▶ [YOUR ASSIGNMENT]: Could you restate word for word each line from the top of the listing below through the line containing "le temps limité d'un scan"? Keep the pictures out.
--*--
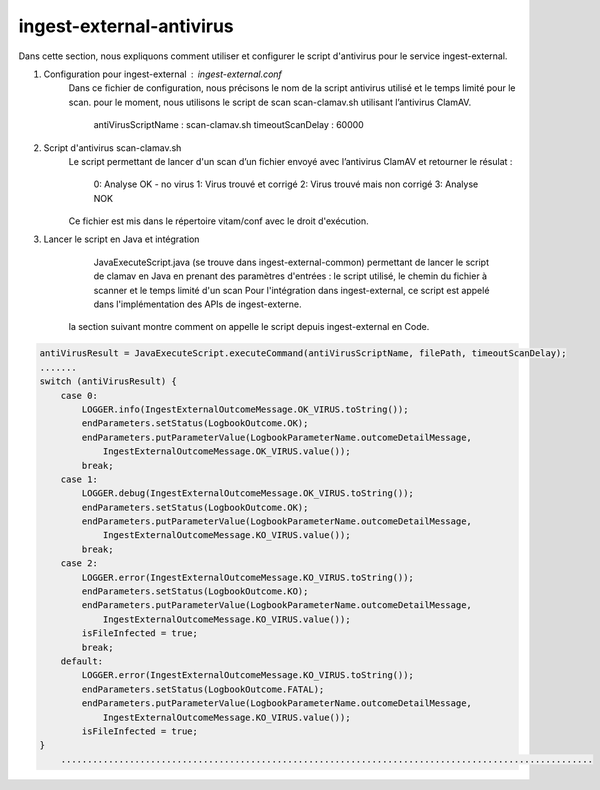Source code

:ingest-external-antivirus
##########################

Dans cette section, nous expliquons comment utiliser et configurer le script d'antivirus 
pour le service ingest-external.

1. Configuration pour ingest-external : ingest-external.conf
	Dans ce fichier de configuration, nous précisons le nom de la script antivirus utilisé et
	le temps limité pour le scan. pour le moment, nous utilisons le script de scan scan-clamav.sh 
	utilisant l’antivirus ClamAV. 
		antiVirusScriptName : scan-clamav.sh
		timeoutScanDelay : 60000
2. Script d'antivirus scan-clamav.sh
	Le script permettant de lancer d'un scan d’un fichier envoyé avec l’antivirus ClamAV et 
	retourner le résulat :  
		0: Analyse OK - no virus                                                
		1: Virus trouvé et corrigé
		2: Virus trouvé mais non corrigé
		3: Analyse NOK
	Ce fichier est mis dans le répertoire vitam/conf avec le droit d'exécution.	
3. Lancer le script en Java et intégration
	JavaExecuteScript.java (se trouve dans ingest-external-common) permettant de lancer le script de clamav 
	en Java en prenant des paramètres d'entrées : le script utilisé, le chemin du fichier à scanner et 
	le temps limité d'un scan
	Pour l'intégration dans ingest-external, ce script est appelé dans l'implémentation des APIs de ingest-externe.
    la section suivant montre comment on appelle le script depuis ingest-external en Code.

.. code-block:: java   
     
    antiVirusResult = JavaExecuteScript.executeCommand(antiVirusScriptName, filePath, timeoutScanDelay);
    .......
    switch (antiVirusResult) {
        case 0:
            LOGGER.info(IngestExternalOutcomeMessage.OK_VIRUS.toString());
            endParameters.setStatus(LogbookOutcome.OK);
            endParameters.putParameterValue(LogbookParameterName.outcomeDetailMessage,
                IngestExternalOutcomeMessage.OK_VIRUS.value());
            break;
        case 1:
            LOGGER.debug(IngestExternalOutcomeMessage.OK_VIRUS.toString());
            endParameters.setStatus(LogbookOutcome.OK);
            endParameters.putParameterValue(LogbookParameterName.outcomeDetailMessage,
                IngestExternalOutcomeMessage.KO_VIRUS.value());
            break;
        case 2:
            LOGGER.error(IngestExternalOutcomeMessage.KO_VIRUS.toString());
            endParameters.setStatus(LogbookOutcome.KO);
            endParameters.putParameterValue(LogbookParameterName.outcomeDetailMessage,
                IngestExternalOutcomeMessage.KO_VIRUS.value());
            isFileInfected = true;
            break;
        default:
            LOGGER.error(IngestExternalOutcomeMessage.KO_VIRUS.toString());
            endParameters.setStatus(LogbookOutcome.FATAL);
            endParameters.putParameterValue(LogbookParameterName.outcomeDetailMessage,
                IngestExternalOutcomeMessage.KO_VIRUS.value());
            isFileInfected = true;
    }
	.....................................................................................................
--*--
▶ [COMPLETED EXERCISE]:
Source code

:ingest-external-antivirus
##########################

Dans cette section, nous expliquons comment utiliser et configurer le script d'antivirus 
pour le service ingest-external.

1. Configuration pour ingest-external : ingest-external.conf
	Dans ce fichier de configuration, nous précisons le nom de la script antivirus utilisé et
	le temps limité pour le scan. pour le moment, nous utilisons le script de scan scan-clamav.sh 
	utilisant l’antivirus ClamAV. 
		antiVirusScriptName : scan-clamav.sh
		timeoutScanDelay : 60000
2. Script d'antivirus scan-clamav.sh
	Le script permettant de lancer d'un scan d’un fichier envoyé avec l’antivirus ClamAV et 
	retourner le résulat :  
		0: Analyse OK - no virus                                                
		1: Virus trouvé et corrigé
		2: Virus trouvé mais non corrigé
		3: Analyse NOK
	Ce fichier est mis dans le répertoire vitam/conf avec le droit d'exécution.	
3. Lancer le script en Java et intégration
	JavaExecuteScript.java (se trouve dans ingest-external-common) permettant de lancer le script de clamav 
	en Java en prenant des paramètres d'entrées : le script utilisé, le chemin du fichier à scanner et 
	le temps limité d'un scan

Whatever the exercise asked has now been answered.